──────── Data provided
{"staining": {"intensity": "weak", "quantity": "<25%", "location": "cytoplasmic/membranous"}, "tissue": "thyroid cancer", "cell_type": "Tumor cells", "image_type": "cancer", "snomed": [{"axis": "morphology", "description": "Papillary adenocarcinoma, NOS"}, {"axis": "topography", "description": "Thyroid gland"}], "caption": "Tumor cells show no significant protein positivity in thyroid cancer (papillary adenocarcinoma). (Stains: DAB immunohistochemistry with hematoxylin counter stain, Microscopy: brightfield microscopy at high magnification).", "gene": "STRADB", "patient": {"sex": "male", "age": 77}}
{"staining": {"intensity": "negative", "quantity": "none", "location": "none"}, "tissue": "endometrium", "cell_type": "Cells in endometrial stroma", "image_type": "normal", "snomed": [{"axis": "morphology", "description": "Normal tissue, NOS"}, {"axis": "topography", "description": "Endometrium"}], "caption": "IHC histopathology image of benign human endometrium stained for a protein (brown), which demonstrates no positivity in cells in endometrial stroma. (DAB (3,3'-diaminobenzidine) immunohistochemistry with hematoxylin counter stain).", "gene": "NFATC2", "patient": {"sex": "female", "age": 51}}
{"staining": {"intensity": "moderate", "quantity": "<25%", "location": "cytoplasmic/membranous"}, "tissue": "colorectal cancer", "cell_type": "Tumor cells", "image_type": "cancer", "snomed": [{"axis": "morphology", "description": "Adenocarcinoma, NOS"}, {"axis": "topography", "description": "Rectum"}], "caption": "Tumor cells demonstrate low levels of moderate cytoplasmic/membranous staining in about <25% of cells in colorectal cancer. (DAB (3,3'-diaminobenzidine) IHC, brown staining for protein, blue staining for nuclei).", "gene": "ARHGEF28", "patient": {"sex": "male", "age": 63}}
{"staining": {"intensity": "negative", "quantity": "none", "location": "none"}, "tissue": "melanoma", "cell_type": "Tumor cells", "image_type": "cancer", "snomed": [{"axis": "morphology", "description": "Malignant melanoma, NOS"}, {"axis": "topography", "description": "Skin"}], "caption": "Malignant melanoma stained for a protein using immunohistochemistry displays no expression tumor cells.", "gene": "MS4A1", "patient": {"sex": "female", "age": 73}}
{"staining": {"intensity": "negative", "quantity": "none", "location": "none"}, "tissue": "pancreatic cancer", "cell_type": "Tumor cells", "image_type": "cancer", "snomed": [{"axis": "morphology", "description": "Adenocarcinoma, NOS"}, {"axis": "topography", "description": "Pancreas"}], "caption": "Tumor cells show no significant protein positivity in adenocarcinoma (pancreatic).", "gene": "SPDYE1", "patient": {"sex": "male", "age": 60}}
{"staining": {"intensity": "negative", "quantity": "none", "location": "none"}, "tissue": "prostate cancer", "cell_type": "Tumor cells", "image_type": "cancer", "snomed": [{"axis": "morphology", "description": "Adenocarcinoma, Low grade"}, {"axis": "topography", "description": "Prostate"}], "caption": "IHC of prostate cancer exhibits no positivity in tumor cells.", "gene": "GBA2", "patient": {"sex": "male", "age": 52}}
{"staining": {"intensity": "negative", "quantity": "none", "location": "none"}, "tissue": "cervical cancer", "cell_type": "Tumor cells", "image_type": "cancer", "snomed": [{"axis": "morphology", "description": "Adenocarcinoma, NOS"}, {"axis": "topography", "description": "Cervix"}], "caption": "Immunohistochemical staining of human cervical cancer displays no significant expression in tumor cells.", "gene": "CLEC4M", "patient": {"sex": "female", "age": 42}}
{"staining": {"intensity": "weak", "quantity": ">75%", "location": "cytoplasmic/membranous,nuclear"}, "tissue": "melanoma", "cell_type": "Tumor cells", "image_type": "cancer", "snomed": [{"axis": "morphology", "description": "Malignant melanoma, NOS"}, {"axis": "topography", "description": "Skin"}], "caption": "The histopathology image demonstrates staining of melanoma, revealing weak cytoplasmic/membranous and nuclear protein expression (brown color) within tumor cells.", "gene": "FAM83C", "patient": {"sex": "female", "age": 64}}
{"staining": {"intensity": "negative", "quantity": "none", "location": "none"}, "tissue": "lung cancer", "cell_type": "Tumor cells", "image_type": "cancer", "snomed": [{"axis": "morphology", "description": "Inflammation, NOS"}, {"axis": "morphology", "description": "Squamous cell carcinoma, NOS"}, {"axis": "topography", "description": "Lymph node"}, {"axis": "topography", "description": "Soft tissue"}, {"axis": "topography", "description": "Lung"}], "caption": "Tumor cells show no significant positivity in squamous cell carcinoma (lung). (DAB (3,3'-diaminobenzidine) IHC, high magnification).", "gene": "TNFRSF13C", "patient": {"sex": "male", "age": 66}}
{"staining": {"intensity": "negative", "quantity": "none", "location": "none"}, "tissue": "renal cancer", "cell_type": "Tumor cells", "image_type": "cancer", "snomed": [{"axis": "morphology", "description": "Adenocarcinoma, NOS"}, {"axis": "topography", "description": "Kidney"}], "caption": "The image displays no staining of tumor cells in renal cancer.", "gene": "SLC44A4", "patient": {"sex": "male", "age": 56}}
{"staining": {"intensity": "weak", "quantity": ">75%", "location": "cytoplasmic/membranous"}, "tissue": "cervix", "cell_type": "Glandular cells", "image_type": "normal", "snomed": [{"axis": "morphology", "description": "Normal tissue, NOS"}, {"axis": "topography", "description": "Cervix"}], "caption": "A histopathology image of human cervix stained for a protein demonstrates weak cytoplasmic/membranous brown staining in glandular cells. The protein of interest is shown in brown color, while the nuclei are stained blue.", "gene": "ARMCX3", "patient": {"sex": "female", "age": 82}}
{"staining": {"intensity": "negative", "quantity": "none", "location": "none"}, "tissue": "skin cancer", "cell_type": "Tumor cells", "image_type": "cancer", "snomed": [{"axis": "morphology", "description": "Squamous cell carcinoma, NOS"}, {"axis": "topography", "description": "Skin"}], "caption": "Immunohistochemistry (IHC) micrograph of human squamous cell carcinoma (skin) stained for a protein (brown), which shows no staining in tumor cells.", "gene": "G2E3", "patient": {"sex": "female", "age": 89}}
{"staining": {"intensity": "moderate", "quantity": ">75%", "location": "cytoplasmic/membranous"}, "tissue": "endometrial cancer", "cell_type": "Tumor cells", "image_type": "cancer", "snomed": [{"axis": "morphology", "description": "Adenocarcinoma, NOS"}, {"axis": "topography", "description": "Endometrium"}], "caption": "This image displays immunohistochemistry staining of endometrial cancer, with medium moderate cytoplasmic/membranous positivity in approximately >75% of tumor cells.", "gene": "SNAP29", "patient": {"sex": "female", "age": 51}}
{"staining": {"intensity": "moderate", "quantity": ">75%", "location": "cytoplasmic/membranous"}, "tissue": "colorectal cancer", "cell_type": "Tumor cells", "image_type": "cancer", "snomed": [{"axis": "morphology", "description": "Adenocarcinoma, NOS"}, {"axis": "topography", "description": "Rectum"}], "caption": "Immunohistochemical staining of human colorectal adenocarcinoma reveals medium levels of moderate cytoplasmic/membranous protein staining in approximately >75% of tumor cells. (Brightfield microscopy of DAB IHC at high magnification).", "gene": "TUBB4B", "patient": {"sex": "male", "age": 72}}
────────────────
= What is expected =
All the data above must be copied again. Leave nothing out.

= Answer for the task =
{"staining": {"intensity": "weak", "quantity": "<25%", "location": "cytoplasmic/membranous"}, "tissue": "thyroid cancer", "cell_type": "Tumor cells", "image_type": "cancer", "snomed": [{"axis": "morphology", "description": "Papillary adenocarcinoma, NOS"}, {"axis": "topography", "description": "Thyroid gland"}], "caption": "Tumor cells show no significant protein positivity in thyroid cancer (papillary adenocarcinoma). (Stains: DAB immunohistochemistry with hematoxylin counter stain, Microscopy: brightfield microscopy at high magnification).", "gene": "STRADB", "patient": {"sex": "male", "age": 77}}
{"staining": {"intensity": "negative", "quantity": "none", "location": "none"}, "tissue": "endometrium", "cell_type": "Cells in endometrial stroma", "image_type": "normal", "snomed": [{"axis": "morphology", "description": "Normal tissue, NOS"}, {"axis": "topography", "description": "Endometrium"}], "caption": "IHC histopathology image of benign human endometrium stained for a protein (brown), which demonstrates no positivity in cells in endometrial stroma. (DAB (3,3'-diaminobenzidine) immunohistochemistry with hematoxylin counter stain).", "gene": "NFATC2", "patient": {"sex": "female", "age": 51}}
{"staining": {"intensity": "moderate", "quantity": "<25%", "location": "cytoplasmic/membranous"}, "tissue": "colorectal cancer", "cell_type": "Tumor cells", "image_type": "cancer", "snomed": [{"axis": "morphology", "description": "Adenocarcinoma, NOS"}, {"axis": "topography", "description": "Rectum"}], "caption": "Tumor cells demonstrate low levels of moderate cytoplasmic/membranous staining in about <25% of cells in colorectal cancer. (DAB (3,3'-diaminobenzidine) IHC, brown staining for protein, blue staining for nuclei).", "gene": "ARHGEF28", "patient": {"sex": "male", "age": 63}}
{"staining": {"intensity": "negative", "quantity": "none", "location": "none"}, "tissue": "melanoma", "cell_type": "Tumor cells", "image_type": "cancer", "snomed": [{"axis": "morphology", "description": "Malignant melanoma, NOS"}, {"axis": "topography", "description": "Skin"}], "caption": "Malignant melanoma stained for a protein using immunohistochemistry displays no expression tumor cells.", "gene": "MS4A1", "patient": {"sex": "female", "age": 73}}
{"staining": {"intensity": "negative", "quantity": "none", "location": "none"}, "tissue": "pancreatic cancer", "cell_type": "Tumor cells", "image_type": "cancer", "snomed": [{"axis": "morphology", "description": "Adenocarcinoma, NOS"}, {"axis": "topography", "description": "Pancreas"}], "caption": "Tumor cells show no significant protein positivity in adenocarcinoma (pancreatic).", "gene": "SPDYE1", "patient": {"sex": "male", "age": 60}}
{"staining": {"intensity": "negative", "quantity": "none", "location": "none"}, "tissue": "prostate cancer", "cell_type": "Tumor cells", "image_type": "cancer", "snomed": [{"axis": "morphology", "description": "Adenocarcinoma, Low grade"}, {"axis": "topography", "description": "Prostate"}], "caption": "IHC of prostate cancer exhibits no positivity in tumor cells.", "gene": "GBA2", "patient": {"sex": "male", "age": 52}}
{"staining": {"intensity": "negative", "quantity": "none", "location": "none"}, "tissue": "cervical cancer", "cell_type": "Tumor cells", "image_type": "cancer", "snomed": [{"axis": "morphology", "description": "Adenocarcinoma, NOS"}, {"axis": "topography", "description": "Cervix"}], "caption": "Immunohistochemical staining of human cervical cancer displays no significant expression in tumor cells.", "gene": "CLEC4M", "patient": {"sex": "female", "age": 42}}
{"staining": {"intensity": "weak", "quantity": ">75%", "location": "cytoplasmic/membranous,nuclear"}, "tissue": "melanoma", "cell_type": "Tumor cells", "image_type": "cancer", "snomed": [{"axis": "morphology", "description": "Malignant melanoma, NOS"}, {"axis": "topography", "description": "Skin"}], "caption": "The histopathology image demonstrates staining of melanoma, revealing weak cytoplasmic/membranous and nuclear protein expression (brown color) within tumor cells.", "gene": "FAM83C", "patient": {"sex": "female", "age": 64}}
{"staining": {"intensity": "negative", "quantity": "none", "location": "none"}, "tissue": "lung cancer", "cell_type": "Tumor cells", "image_type": "cancer", "snomed": [{"axis": "morphology", "description": "Inflammation, NOS"}, {"axis": "morphology", "description": "Squamous cell carcinoma, NOS"}, {"axis": "topography", "description": "Lymph node"}, {"axis": "topography", "description": "Soft tissue"}, {"axis": "topography", "description": "Lung"}], "caption": "Tumor cells show no significant positivity in squamous cell carcinoma (lung). (DAB (3,3'-diaminobenzidine) IHC, high magnification).", "gene": "TNFRSF13C", "patient": {"sex": "male", "age": 66}}
{"staining": {"intensity": "negative", "quantity": "none", "location": "none"}, "tissue": "renal cancer", "cell_type": "Tumor cells", "image_type": "cancer", "snomed": [{"axis": "morphology", "description": "Adenocarcinoma, NOS"}, {"axis": "topography", "description": "Kidney"}], "caption": "The image displays no staining of tumor cells in renal cancer.", "gene": "SLC44A4", "patient": {"sex": "male", "age": 56}}
{"staining": {"intensity": "weak", "quantity": ">75%", "location": "cytoplasmic/membranous"}, "tissue": "cervix", "cell_type": "Glandular cells", "image_type": "normal", "snomed": [{"axis": "morphology", "description": "Normal tissue, NOS"}, {"axis": "topography", "description": "Cervix"}], "caption": "A histopathology image of human cervix stained for a protein demonstrates weak cytoplasmic/membranous brown staining in glandular cells. The protein of interest is shown in brown color, while the nuclei are stained blue.", "gene": "ARMCX3", "patient": {"sex": "female", "age": 82}}
{"staining": {"intensity": "negative", "quantity": "none", "location": "none"}, "tissue": "skin cancer", "cell_type": "Tumor cells", "image_type": "cancer", "snomed": [{"axis": "morphology", "description": "Squamous cell carcinoma, NOS"}, {"axis": "topography", "description": "Skin"}], "caption": "Immunohistochemistry (IHC) micrograph of human squamous cell carcinoma (skin) stained for a protein (brown), which shows no staining in tumor cells.", "gene": "G2E3", "patient": {"sex": "female", "age": 89}}
{"staining": {"intensity": "moderate", "quantity": ">75%", "location": "cytoplasmic/membranous"}, "tissue": "endometrial cancer", "cell_type": "Tumor cells", "image_type": "cancer", "snomed": [{"axis": "morphology", "description": "Adenocarcinoma, NOS"}, {"axis": "topography", "description": "Endometrium"}], "caption": "This image displays immunohistochemistry staining of endometrial cancer, with medium moderate cytoplasmic/membranous positivity in approximately >75% of tumor cells.", "gene": "SNAP29", "patient": {"sex": "female", "age": 51}}
{"staining": {"intensity": "moderate", "quantity": ">75%", "location": "cytoplasmic/membranous"}, "tissue": "colorectal cancer", "cell_type": "Tumor cells", "image_type": "cancer", "snomed": [{"axis": "morphology", "description": "Adenocarcinoma, NOS"}, {"axis": "topography", "description": "Rectum"}], "caption": "Immunohistochemical staining of human colorectal adenocarcinoma reveals medium levels of moderate cytoplasmic/membranous protein staining in approximately >75% of tumor cells. (Brightfield microscopy of DAB IHC at high magnification).", "gene": "TUBB4B", "patient": {"sex": "male", "age": 72}}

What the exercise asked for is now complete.